DuPont Engineering Polymers: New Family of High-Performance Polymers Made with Renewable Resources

DuPont Engineering Polymers today announced at NPE that it is moving forward with plans to produce a new family of highperformance
thermoplastic resins and elastomer products made with renewable resources.
The new products are DuPont™ Sorona® polymer and DuPont™ Hytrel® made with renewable resources. The key ingredient in Sorona® is Bio-PDO™, which is derived from corn sugar using a patented and proprietary fermentation process. Bio-PDO™ is a replacement for petrochemical based 1,3-propanediol (PDO) and/or 1,4-butanediol (BDO). DuPont™ Hytrel® made with renewable resources will be produced using a new DuPont polyol made with Bio-PDO™ . DuPont™ Sorona® with Bio-PDO™ will be available mid 2007; and DuPont™ Hytrel® with renewable resources will be available 4th quarter 2007.
“With these new products, we will be able to offer our customers the benefits of renewably sourced materials – reduced dependence on petrochemical sourcing and a positive impact on the environmental life cycle of their products.” said Nandan Rao, vice president, global technology for DuPont Performance Materials. In addition to replacing petrochemicals with renewable resources, the manufacturing of Bio-PDO™ requires approximately 40 percent less energy to produce than its petrochemical-based counterpart – saving the equivalent of about 10 million gallons of gasoline per year, based on annual production volumes of 100 million pounds of Bio-PDO™.
“Both of these new products will contribute to our corporate goal of deriving 25 percent of our revenue from non-depletable resources by 2010,” said Rao.

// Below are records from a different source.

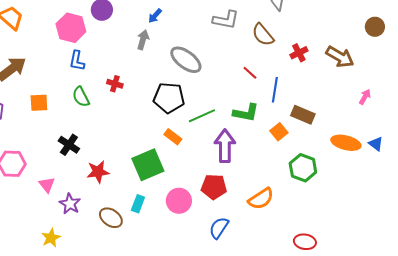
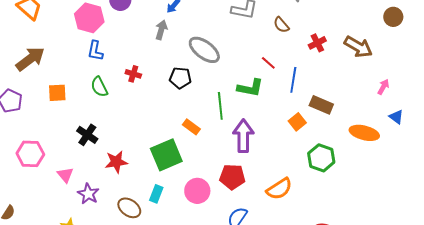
brown semicircle: (263, 35) -> (281, 25), size x0.7
black pentagon: (169, 98) -> (180, 78), moved, size x0.7
green L-shape: (246, 113) -> (250, 88), moved
green line: (202, 116) -> (220, 106), turned -72
blue triangle: (376, 144) -> (396, 117), moved

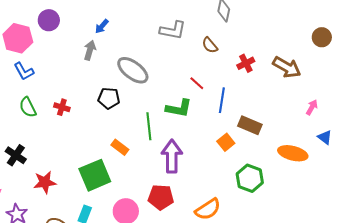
blue L-shape: (95, 51) -> (24, 71), turned -40
red cross: (133, 74) -> (62, 107), moved

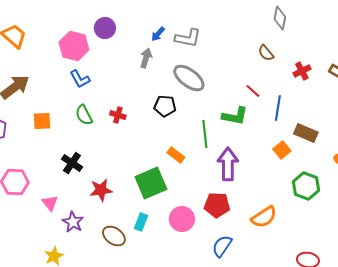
gray L-shape: (173, 30) -> (188, 38), moved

The performance and processing characteristics of both Sorona® and Hytrel® made with renewable resources are as good as or better than those of current products made wholly from petrochemicals. “Each of the new polymers based on renewable resources has special performance attributes that may drive choices in some applications,” said Rao.
Among engineering plastics, Sorona® exhibits performance and molding characteristics similar to PBT (polybutylene terephthalate). “In addition to good strength and stiffness, we see improved surface appearance, gloss and good dimensional stability making it very attractive in a range of uses for automotive parts and components, electrical and electronics systems as well as industrial and consumer products,” said Rao.
Preliminary evaluations comparing Hytrel® made with renewable resources to current Hytrel® show improvements in properties, such as temperature range and elastic recovery. Moreover, applications for Hytrel® made with renewable resources are extensive. Examples of major uses include extruded hose and tubing for automotive and other industrial uses, blow molded boots for automotive constant-velocity joints, injection molded parts such as air bag doors and energy dampers.
“Today, many of our customers are looking for high-performance and high quality products that are based on sustainable solutions – from renewable resources to those that offer cradle-to-cradle business propositions,” said Rao. “DuPont Engineering Polymers is aggressively seeking and developing new technologies and manufacturing techniques that offer the benefits of renewable materials to our customers and the entire value chain. Companies with a buying preference for products based on non-petrochemical sources, either because of concerns with raw material availability or because of the societal benefits, will likely be very interested in these developments.”